● DATA PROVIDED
===
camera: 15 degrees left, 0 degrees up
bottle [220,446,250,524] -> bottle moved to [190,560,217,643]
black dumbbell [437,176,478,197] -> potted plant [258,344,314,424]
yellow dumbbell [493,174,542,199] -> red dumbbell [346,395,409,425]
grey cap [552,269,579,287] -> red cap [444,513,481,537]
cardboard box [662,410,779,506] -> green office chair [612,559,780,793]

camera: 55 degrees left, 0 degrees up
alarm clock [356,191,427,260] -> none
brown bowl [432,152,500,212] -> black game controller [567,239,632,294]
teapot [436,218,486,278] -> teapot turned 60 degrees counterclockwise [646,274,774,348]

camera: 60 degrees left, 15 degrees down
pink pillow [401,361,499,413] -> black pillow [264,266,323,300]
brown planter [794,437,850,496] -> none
===
● INSTRUCTIONS TO FOLLOW
When you transcribe the listing, make each line match the original exactly.

● TASK RESPONSE
camera: 15 degrees left, 0 degrees up
bottle [220,446,250,524] -> bottle moved to [190,560,217,643]
black dumbbell [437,176,478,197] -> potted plant [258,344,314,424]
yellow dumbbell [493,174,542,199] -> red dumbbell [346,395,409,425]
grey cap [552,269,579,287] -> red cap [444,513,481,537]
cardboard box [662,410,779,506] -> green office chair [612,559,780,793]

camera: 55 degrees left, 0 degrees up
alarm clock [356,191,427,260] -> none
brown bowl [432,152,500,212] -> black game controller [567,239,632,294]
teapot [436,218,486,278] -> teapot turned 60 degrees counterclockwise [646,274,774,348]

camera: 60 degrees left, 15 degrees down
pink pillow [401,361,499,413] -> black pillow [264,266,323,300]
brown planter [794,437,850,496] -> none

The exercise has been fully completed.